**DATA IN THIS EXERCISE**:
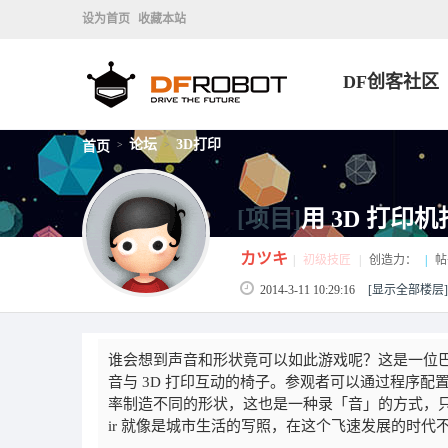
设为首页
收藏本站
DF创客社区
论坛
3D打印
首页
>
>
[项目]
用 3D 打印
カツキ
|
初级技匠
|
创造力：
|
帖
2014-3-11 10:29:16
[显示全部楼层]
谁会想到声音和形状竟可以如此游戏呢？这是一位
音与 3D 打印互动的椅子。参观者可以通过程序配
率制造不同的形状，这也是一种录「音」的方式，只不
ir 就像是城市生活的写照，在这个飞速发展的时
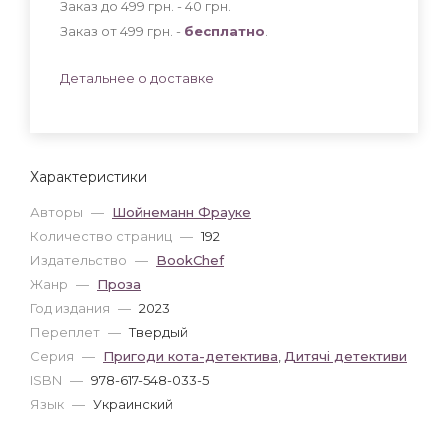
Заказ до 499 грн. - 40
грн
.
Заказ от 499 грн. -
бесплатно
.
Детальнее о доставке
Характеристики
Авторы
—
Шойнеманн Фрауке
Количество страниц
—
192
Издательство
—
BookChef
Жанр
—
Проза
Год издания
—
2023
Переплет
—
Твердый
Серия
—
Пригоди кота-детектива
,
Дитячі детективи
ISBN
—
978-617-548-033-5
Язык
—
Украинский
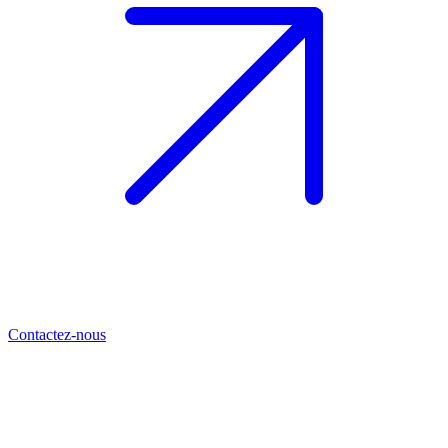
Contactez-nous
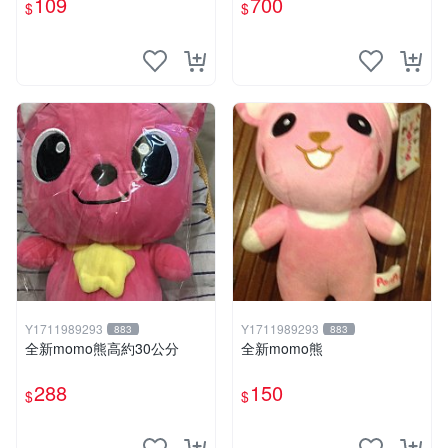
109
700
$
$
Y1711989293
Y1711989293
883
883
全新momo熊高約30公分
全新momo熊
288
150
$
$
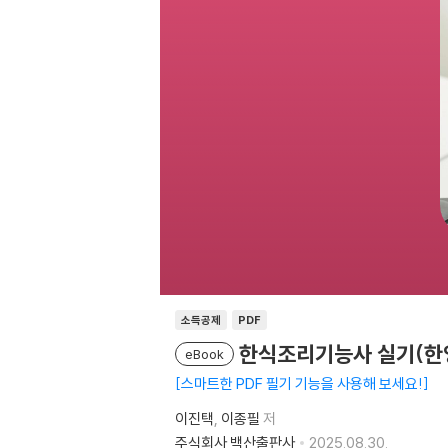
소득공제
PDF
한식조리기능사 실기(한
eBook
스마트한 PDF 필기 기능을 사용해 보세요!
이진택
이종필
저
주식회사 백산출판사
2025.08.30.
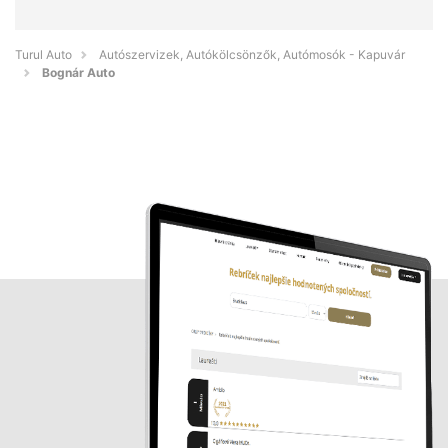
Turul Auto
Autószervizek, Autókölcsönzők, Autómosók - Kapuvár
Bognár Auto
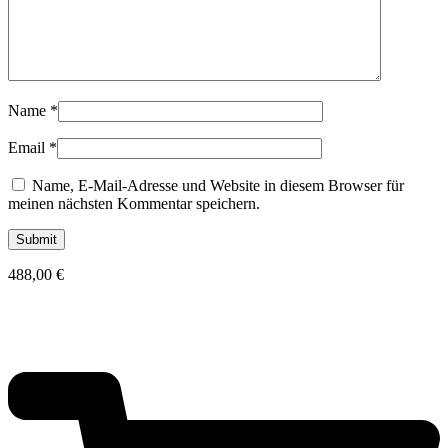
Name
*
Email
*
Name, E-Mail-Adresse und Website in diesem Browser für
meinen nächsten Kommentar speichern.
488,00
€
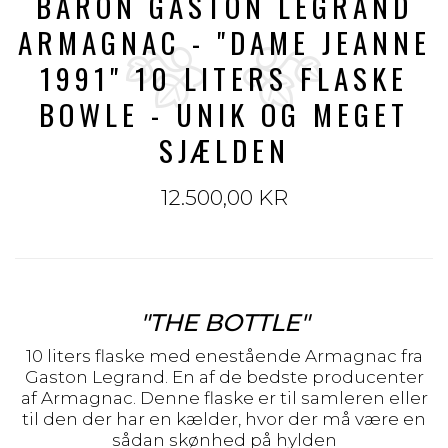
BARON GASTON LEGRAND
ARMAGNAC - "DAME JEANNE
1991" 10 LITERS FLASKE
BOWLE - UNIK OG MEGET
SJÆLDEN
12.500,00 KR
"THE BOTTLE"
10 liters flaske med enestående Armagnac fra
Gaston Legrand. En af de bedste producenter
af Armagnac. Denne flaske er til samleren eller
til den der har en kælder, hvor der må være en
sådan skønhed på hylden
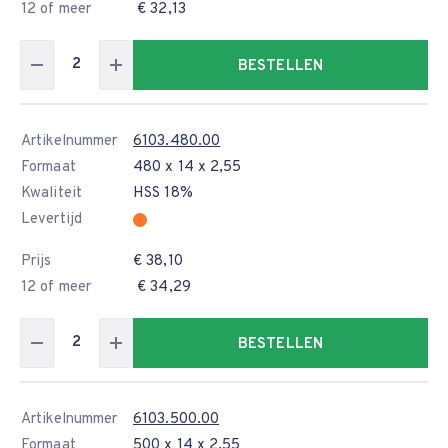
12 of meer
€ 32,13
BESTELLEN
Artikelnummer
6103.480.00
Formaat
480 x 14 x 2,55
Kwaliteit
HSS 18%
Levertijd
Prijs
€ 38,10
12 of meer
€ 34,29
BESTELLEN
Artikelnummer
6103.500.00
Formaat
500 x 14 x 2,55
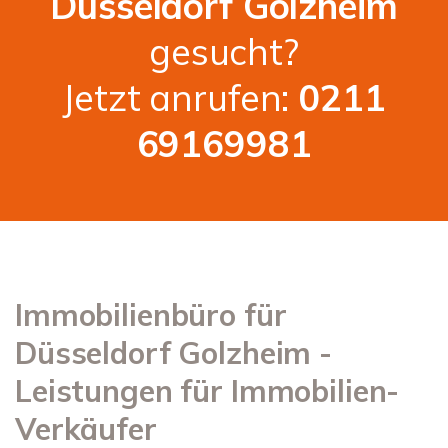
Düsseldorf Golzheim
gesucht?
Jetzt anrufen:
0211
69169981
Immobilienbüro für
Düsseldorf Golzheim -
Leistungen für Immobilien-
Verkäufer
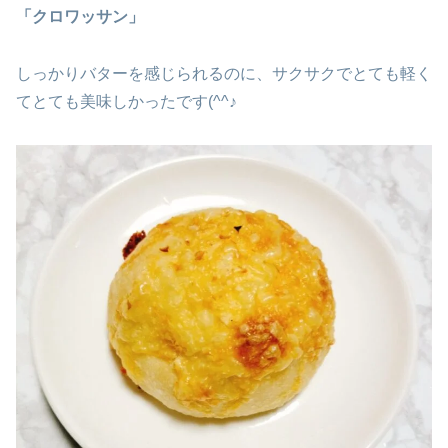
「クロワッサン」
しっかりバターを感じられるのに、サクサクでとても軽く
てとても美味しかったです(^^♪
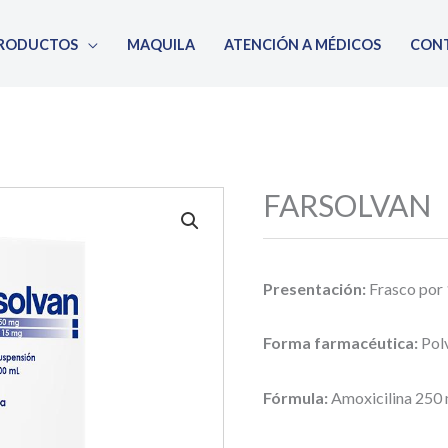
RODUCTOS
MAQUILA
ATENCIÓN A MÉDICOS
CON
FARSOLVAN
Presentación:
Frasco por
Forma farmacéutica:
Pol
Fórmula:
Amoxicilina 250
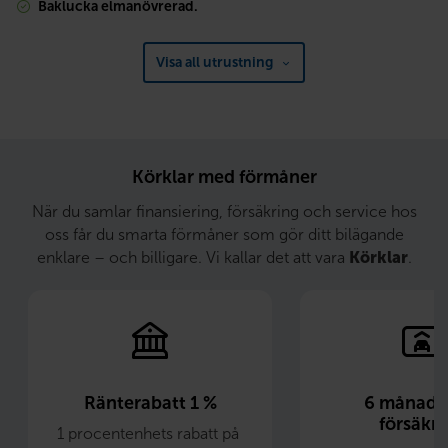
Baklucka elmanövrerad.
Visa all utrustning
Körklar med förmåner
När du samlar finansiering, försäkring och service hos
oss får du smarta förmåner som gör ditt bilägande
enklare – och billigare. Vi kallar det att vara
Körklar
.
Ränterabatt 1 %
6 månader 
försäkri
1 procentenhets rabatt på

**WHAT YOU SHOULD DO**: Repeat all of the data above word for word, minus the pictures.

**SOLUTION TO THIS TASK**:
设为首页
收藏本站
DF创客社区
论坛
3D打印
首页
>
>
[项目]
用 3D 打印
カツキ
|
初级技匠
|
创造力：
|
帖
2014-3-11 10:29:16
[显示全部楼层]
谁会想到声音和形状竟可以如此游戏呢？这是一位
音与 3D 打印互动的椅子。参观者可以通过程序配
率制造不同的形状，这也是一种录「音」的方式，只不
ir 就像是城市生活的写照，在这个飞速发展的时
Заказ до 499 грн. - 40
грн
.
Заказ от 499 грн. -
бесплатно
.
Детальнее о доставке
Характеристики
Авторы
—
Шойнеманн Фрауке
Количество страниц
—
192
Издательство
—
BookChef
Жанр
—
Проза
Год издания
—
2023
Переплет
—
Твердый
Серия
—
Пригоди кота-детектива
,
Дитячі детективи
ISBN
—
978-617-548-033-5
Язык
—
Украинский
Contactez-nous
109
700
$
$
Y1711989293
Y1711989293
883
883
全新momo熊高約30公分
全新momo熊
288
150
$
$
소득공제
PDF
한식조리기능사 실기(한
eBook
스마트한 PDF 필기 기능을 사용해 보세요!
이진택
이종필
저
주식회사 백산출판사
2025.08.30.
Turul Auto
Autószervizek, Autókölcsönzők, Autómosók - Kapuvár
Bognár Auto
Name
*
Email
*
Name, E-Mail-Adresse und Website in diesem Browser für
meinen nächsten Kommentar speichern.
488,00
€
BARON GASTON LEGRAND
ARMAGNAC - "DAME JEANNE
1991" 10 LITERS FLASKE
BOWLE - UNIK OG MEGET
SJÆLDEN
12.500,00 KR
"THE BOTTLE"
10 liters flaske med enestående Armagnac fra
Gaston Legrand. En af de bedste producenter
af Armagnac. Denne flaske er til samleren eller
til den der har en kælder, hvor der må være en
sådan skønhed på hylden
12 of meer
€ 32,13
BESTELLEN
Artikelnummer
6103.480.00
Formaat
480 x 14 x 2,55
Kwaliteit
HSS 18%
Levertijd
Prijs
€ 38,10
12 of meer
€ 34,29
BESTELLEN
Artikelnummer
6103.500.00
Formaat
500 x 14 x 2,55
Düsseldorf Golzheim
gesucht?
Jetzt anrufen:
0211
69169981
Immobilienbüro für
Düsseldorf Golzheim -
Leistungen für Immobilien-
Verkäufer
「クロワッサン」
しっかりバターを感じられるのに、サクサクでとても軽く
てとても美味しかったです(^^♪
RODUCTOS
MAQUILA
ATENCIÓN A MÉDICOS
CON
FARSOLVAN
Presentación:
Frasco por
Forma farmacéutica:
Pol
Fórmula:
Amoxicilina 250
Baklucka elmanövrerad.
Visa all utrustning
Körklar med förmåner
När du samlar finansiering, försäkring och service hos
oss får du smarta förmåner som gör ditt bilägande
enklare – och billigare. Vi kallar det att vara
Körklar
.
Ränterabatt 1 %
6 månader 
försäkri
1 procentenhets rabatt på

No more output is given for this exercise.